------ Provided records ------

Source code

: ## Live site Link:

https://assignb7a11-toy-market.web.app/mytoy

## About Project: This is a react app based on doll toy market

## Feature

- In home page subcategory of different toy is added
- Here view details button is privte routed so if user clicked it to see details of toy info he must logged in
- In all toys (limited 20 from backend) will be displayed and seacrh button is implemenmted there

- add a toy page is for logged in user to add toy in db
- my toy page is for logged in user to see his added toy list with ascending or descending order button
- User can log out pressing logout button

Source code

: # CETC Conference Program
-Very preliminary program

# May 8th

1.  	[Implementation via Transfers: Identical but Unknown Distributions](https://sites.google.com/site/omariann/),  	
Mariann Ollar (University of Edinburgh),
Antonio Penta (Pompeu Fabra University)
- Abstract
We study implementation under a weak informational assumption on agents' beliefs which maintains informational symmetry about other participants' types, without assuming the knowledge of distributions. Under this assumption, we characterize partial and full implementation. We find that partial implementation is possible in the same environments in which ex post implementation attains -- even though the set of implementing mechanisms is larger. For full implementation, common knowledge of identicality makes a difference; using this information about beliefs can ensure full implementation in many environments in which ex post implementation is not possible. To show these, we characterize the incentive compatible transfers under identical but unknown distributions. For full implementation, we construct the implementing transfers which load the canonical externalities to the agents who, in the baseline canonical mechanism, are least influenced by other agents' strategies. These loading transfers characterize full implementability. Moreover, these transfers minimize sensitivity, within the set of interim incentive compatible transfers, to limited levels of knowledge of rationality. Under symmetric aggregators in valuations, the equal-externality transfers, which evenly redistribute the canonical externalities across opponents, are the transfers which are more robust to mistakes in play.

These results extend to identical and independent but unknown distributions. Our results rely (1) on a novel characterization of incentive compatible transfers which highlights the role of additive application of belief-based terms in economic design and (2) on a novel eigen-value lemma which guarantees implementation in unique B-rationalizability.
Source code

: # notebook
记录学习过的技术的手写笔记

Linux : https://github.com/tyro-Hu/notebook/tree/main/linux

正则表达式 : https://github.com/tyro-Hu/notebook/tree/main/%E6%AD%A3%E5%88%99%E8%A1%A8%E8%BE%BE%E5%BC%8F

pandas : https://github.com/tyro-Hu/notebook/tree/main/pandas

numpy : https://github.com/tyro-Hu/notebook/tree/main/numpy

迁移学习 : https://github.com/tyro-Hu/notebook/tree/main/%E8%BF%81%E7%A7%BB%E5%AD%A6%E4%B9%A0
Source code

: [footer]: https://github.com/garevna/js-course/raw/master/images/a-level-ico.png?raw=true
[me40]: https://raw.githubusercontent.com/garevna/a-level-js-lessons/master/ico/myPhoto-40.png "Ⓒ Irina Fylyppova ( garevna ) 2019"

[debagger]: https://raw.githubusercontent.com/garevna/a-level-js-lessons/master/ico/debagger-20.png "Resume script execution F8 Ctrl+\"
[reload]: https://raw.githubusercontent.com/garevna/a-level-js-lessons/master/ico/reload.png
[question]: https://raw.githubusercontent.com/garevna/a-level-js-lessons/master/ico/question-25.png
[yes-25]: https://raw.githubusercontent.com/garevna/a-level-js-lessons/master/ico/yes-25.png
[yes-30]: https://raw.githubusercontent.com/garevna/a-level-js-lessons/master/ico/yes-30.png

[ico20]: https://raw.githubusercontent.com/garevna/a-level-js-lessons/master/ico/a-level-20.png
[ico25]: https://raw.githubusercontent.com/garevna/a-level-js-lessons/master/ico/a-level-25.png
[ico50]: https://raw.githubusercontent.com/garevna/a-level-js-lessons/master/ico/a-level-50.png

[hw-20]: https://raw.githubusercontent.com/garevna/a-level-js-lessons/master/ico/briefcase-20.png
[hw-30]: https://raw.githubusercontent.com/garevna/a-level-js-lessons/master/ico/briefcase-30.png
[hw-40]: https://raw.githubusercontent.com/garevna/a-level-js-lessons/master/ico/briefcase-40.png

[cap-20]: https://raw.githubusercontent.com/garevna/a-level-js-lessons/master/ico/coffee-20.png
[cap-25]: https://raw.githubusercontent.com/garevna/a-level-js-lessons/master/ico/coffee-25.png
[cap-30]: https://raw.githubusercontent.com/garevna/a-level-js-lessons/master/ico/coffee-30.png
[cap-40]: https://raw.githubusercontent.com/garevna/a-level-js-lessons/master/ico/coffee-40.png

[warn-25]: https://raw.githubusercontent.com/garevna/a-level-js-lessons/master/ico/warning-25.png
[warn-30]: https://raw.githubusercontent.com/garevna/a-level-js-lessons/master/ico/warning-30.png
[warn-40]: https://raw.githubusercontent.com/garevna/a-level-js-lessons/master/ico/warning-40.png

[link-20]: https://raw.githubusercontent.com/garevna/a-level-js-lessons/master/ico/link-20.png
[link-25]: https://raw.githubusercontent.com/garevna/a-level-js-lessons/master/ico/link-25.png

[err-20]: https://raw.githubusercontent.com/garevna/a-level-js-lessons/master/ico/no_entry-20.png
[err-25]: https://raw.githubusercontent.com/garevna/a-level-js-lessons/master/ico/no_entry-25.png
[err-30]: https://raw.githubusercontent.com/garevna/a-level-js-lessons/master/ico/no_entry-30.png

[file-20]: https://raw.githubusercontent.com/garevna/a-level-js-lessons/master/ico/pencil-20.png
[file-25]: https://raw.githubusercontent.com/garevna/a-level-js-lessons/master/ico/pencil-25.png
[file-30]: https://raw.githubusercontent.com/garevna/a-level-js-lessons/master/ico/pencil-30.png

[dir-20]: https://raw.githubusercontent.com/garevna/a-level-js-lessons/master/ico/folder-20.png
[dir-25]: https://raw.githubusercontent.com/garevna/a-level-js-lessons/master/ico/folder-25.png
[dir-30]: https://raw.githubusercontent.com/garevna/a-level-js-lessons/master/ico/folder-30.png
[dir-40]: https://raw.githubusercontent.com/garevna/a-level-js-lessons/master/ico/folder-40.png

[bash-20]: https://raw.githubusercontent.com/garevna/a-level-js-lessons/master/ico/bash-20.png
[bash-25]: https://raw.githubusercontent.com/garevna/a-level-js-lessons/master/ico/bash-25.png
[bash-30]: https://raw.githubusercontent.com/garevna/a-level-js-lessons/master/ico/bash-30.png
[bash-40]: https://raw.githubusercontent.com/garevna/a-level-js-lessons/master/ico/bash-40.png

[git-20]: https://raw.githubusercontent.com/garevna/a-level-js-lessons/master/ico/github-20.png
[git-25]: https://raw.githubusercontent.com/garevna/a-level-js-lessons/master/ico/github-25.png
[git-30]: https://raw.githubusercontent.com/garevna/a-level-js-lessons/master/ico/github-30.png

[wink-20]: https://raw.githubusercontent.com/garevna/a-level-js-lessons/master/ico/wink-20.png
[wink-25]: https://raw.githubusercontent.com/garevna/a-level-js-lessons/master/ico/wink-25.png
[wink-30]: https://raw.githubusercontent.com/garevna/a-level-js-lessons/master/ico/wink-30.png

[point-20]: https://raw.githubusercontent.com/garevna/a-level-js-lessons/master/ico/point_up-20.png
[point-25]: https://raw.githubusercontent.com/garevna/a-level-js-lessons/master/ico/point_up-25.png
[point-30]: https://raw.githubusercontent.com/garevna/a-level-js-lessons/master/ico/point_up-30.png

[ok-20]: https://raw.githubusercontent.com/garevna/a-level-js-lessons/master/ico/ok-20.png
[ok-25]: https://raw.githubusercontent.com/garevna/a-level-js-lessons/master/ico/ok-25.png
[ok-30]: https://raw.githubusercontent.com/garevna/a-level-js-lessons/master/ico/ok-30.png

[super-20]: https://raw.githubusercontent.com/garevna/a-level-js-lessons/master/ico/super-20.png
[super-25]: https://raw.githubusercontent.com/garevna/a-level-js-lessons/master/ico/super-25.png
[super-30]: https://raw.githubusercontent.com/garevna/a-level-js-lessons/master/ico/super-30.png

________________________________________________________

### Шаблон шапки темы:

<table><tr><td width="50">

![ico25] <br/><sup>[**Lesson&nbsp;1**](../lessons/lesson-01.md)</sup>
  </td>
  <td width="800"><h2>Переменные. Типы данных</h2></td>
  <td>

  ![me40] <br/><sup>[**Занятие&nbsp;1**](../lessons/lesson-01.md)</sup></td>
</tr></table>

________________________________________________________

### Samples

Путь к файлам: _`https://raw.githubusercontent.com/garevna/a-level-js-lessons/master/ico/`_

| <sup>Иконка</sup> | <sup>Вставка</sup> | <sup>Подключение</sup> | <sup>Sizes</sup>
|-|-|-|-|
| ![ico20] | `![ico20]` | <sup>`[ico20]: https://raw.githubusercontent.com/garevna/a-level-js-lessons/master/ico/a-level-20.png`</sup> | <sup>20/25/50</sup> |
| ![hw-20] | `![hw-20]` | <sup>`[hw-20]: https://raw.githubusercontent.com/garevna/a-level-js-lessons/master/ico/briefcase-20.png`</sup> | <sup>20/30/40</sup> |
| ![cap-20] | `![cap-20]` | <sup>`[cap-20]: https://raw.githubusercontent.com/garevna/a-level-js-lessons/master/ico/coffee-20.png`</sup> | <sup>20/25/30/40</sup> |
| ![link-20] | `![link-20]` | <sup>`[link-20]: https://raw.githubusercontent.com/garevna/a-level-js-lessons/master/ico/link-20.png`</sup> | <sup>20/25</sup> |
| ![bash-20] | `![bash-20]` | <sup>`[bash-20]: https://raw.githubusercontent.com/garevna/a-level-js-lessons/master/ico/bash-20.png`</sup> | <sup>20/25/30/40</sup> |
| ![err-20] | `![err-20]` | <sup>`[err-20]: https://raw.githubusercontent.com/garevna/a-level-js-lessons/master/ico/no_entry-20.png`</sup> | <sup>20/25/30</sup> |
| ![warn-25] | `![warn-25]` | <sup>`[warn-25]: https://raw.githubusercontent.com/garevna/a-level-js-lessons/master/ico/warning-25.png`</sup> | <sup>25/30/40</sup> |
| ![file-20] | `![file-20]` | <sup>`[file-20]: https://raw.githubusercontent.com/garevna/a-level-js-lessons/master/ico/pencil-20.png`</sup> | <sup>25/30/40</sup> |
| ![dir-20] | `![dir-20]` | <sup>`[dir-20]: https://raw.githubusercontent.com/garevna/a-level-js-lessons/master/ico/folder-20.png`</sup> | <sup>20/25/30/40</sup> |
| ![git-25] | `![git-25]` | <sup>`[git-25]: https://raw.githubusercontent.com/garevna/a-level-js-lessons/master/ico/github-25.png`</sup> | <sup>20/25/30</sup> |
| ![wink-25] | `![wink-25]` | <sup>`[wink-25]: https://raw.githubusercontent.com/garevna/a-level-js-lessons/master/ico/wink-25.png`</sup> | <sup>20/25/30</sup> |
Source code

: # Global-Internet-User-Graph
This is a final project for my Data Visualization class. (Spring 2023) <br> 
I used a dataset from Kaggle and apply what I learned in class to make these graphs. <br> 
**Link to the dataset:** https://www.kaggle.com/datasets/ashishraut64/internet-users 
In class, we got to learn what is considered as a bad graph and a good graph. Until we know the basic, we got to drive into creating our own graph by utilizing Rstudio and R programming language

------

# Job item:
Where a line of the entries contains "pencil", report that line.

# Answer to this exercise:
[file-20]: https://raw.githubusercontent.com/garevna/a-level-js-lessons/master/ico/pencil-20.png
[file-25]: https://raw.githubusercontent.com/garevna/a-level-js-lessons/master/ico/pencil-25.png
[file-30]: https://raw.githubusercontent.com/garevna/a-level-js-lessons/master/ico/pencil-30.png
| ![file-20] | `![file-20]` | <sup>`[file-20]: https://raw.githubusercontent.com/garevna/a-level-js-lessons/master/ico/pencil-20.png`</sup> | <sup>25/30/40</sup> |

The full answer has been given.